Añoranzas, Por: Elgie Cameron Calo

Cielo

 

Vi un cielo nuevo y una tierra nueva; por que el primer cielo y la primera tierra pasaron y el mar ya no existía más. Apocalipsis 21:1.

Buscando en Internet lo que las personas piensa acerca del cielo, encontré lo siguiente:

Dicen que los benditos que alcancen la gloria y el cielo, pasarán la eternidad contemplando el rostro de Dios, en perpetua adoración.

¿Te seduce esa idea? ¿No será un poco aburrido? ¿No preferirías algo más humano, tal como cuidar el huerto y tus lechugas? ¿No te apetecería más las setenta vírgenes del paraíso islámico? ¿O una rencarnación en lagartija, o algo así, que esté vivo?

Las respuestas a esta pregunta son interesantes. “No me gustaría pasarme la eternidad sobre nube, tocando el arpa y mirando a la cara al viejo iracundo inexistente.
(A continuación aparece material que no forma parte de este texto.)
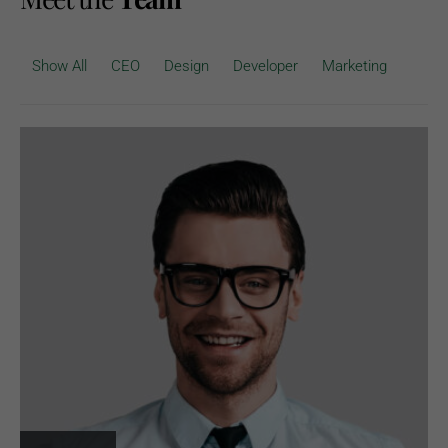
Show All
CEO
Design
Developer
Marketing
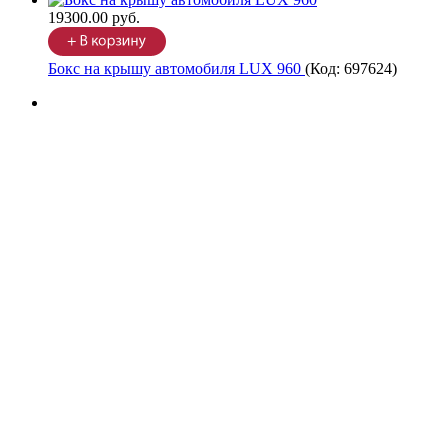
19300.00 руб.
Бокс на крышу автомобиля LUX 960
(Код:
697624
)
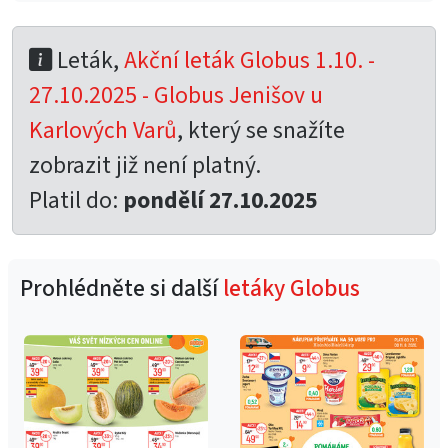
Leták,
Akční leták Globus 1.10. -
27.10.2025 - Globus Jenišov u
Karlových Varů
, který se snažíte
zobrazit již není platný.
Platil do:
pondělí 27.10.2025
Prohlédněte si další
letáky Globus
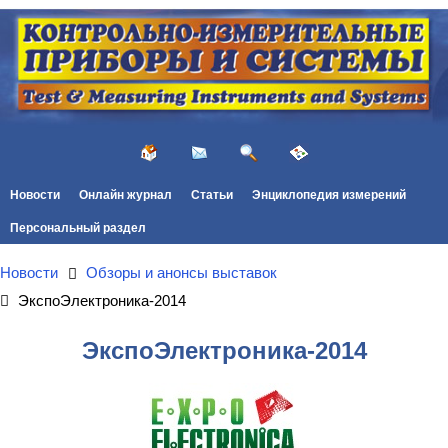
Новости
Онлайн журнал
Статьи
Энциклопедия измерений
Персональный раздел
Новости
Обзоры и анонсы выставок
ЭкспоЭлектроника-2014
ЭкспоЭлектроника-2014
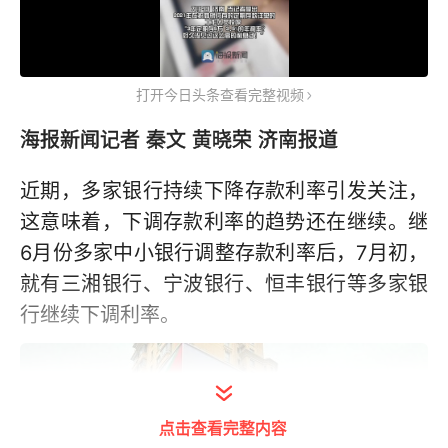
打开今日头条查看完整视频
海报新闻记者 秦文 黄晓荣 济南报道
近期，多家银行持续下降存款利率引发关注，
这意味着，下调存款利率的趋势还在继续。继
6月份多家中小银行调整存款利率后，7月初，
就有三湘银行、宁波银行、恒丰银行等多家银
行继续下调利率。
点击查看完整内容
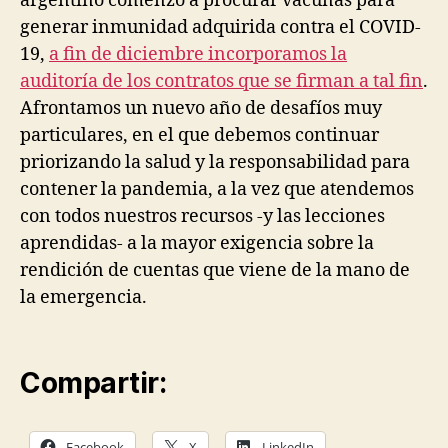
argentino comenzó a procurar vacunas para
generar inmunidad adquirida contra el COVID-
19,
a fin de diciembre incorporamos la
auditoría de los contratos que se firman a tal fin
.
Afrontamos un nuevo año de desafíos muy
particulares, en el que debemos continuar
priorizando la salud y la responsabilidad para
contener la pandemia, a la vez que atendemos
con todos nuestros recursos -y las lecciones
aprendidas- a la mayor exigencia sobre la
rendición de cuentas que viene de la mano de
la emergencia.
Compartir:
Facebook
X
LinkedIn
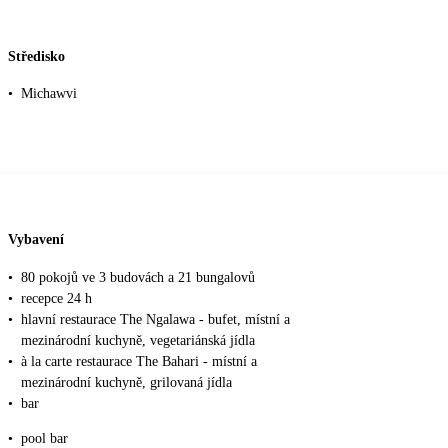
Středisko
•
Michawvi
Vybavení
•
80 pokojů ve 3 budovách a 21 bungalovů
•
recepce 24 h
•
hlavní restaurace The Ngalawa - bufet, místní a
mezinárodní kuchyně, vegetariánská jídla
•
à la carte restaurace The Bahari - místní a
mezinárodní kuchyně, grilovaná jídla
•
bar
•
pool bar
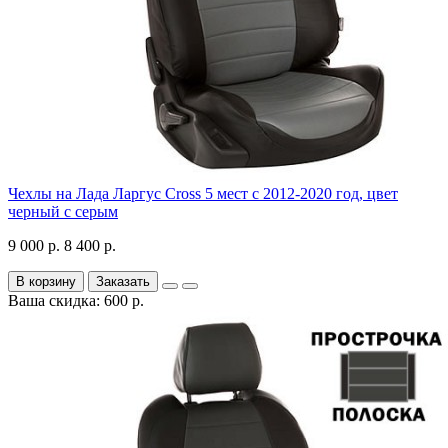
Чехлы на Лада Ларгус Cross 5 мест с 2012-2020 год, цвет
черный с серым
9 000 р.
8 400 р.
В корзину
Заказать
Ваша скидка: 600 р.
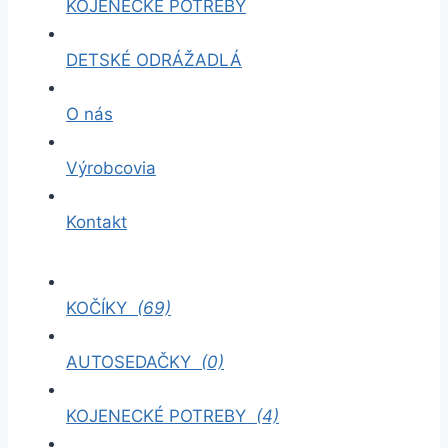
KOJENECKÉ POTREBY
DETSKÉ ODRÁŽADLÁ
O nás
Výrobcovia
Kontakt
KOČÍKY
(69)
AUTOSEDAČKY
(0)
KOJENECKÉ POTREBY
(4)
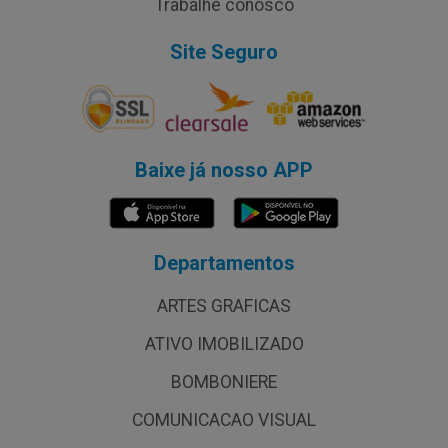
Trabalhe conosco
Site Seguro
Baixe já nosso APP
Departamentos
ARTES GRAFICAS
ATIVO IMOBILIZADO
BOMBONIERE
COMUNICACAO VISUAL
Prefiero rencarnarme en lagartija”; “Si contemplar el rostro de diosito, por toda la eternidad, es el premio vivir lo que me queda de vida, y se acabó”.
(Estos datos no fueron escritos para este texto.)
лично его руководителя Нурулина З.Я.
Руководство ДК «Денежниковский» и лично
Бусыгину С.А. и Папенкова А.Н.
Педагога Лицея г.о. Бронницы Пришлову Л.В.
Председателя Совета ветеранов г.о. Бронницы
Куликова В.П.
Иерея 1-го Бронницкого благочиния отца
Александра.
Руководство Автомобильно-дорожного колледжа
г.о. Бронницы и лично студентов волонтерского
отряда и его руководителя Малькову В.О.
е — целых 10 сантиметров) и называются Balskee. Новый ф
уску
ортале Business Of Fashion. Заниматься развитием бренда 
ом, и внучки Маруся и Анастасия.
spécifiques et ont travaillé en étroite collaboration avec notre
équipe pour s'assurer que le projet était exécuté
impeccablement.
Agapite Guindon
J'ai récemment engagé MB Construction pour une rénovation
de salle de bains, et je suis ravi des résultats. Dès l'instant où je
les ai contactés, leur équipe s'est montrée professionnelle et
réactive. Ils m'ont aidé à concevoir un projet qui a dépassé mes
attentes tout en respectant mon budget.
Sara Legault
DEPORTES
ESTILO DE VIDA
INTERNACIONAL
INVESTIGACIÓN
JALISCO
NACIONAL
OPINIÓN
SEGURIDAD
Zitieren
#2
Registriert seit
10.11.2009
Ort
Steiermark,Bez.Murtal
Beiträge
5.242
Pero, entre las muchas respuestas socarronas que encontré, había una diferente.

Creo que la joven se llama Patricia: “Es lo único que quiero en la vida. Contemplar a Jesús a sus ojos eternamente; adorarlo. Descansar sobre su pecho, y sentir los divinos latidos de su amoroso corazón; escuchar su voz, todo el tiempo, que me llame por el nombre que él me puso. Decirle todo el tiempo; ‘te amo con todos mis ojos, con mi voz, con mis manos, con mi corazón”.
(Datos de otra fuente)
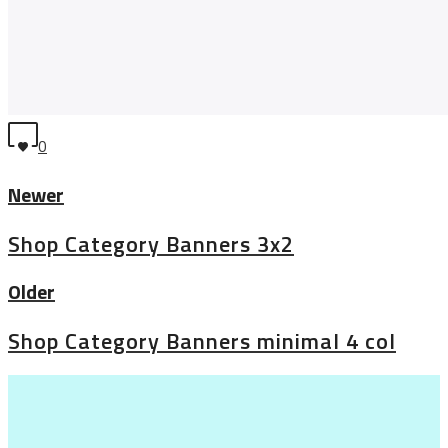
0
Newer
Shop Category Banners 3x2
Older
Shop Category Banners minimal 4 col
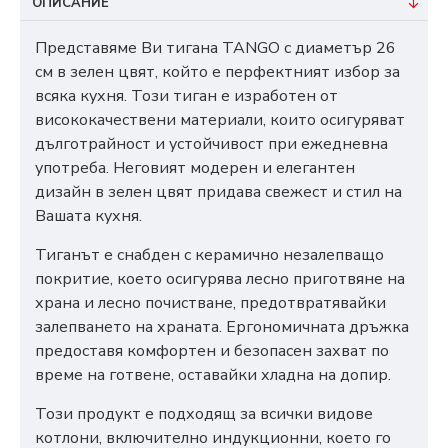
ОПИСАНИЕ
Представяме Ви тигана TANGO с диаметър 26
см в зелен цвят, който е перфектният избор за
всяка кухня. Този тиган е изработен от
висококачествени материали, които осигуряват
дълготрайност и устойчивост при ежедневна
употреба. Неговият модерен и елегантен
дизайн в зелен цвят придава свежест и стил на
Вашата кухня.
Тиганът е снабден с керамично незалепващо
покритие, което осигурява лесно приготвяне на
храна и лесно почистване, предотвратявайки
залепването на храната. Ергономичната дръжка
предоставя комфортен и безопасен захват по
време на готвене, оставайки хладна на допир.
Този продукт е подходящ за всички видове
котлони, включително индукционни, което го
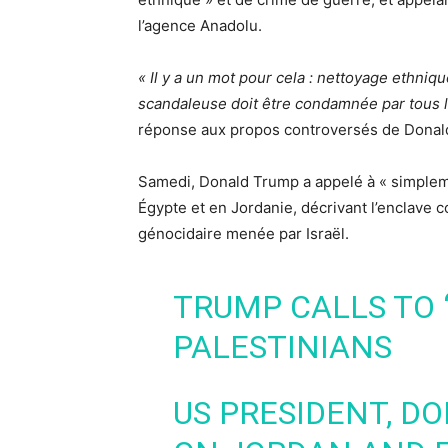
l’agence Anadolu.
« Il y a un mot pour cela : nettoyage ethniqu
scandaleuse doit être condamnée par tous l
réponse aux propos controversés de Donal
Samedi, Donald Trump a appelé à « simplemen
Égypte et en Jordanie, décrivant l’enclave 
génocidaire menée par Israël.
TRUMP CALLS TO 
PALESTINIANS
US PRESIDENT, D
Lo único que la Biblia registra, al respecto, es que lo que te espera en el cielo es cosa que ojo no vio ni oído oyó, no ha subido en el pensamiento del hombre y que allá no habrá dolor, ni muerte; ni llanto ni nada de lo que te causa tristeza, porque las primeras cosas habrán pasado. ¿Para qué preocuparse con el hecho de que allá solo comeré hojas de árboles, o qué forma tendrá la casa en la que viviré?

Dios entregó el trabajo, a Adán y a Eva, como una bendición, antes de la caída; quiere decir que el trabajo es parte de una vida gloriosa, en la que el pecado no existe. Y, si el trabajo es la bendición de los redimidos, entonces la vida será un permanente estar ocupado. La diferencia es que el trabajo no tendrá el aspecto cansado, agobiante e injusto de este mundo de pecado.

Haz de este un día de expectativas. No te dejes influenciar por la manera incrédula de encarar las cosas divinas, porque “Vi un cielo nuevo y una tierra nueva; porque el primer cielo y la primera tierra pasaron, y el mar ya no existía más”.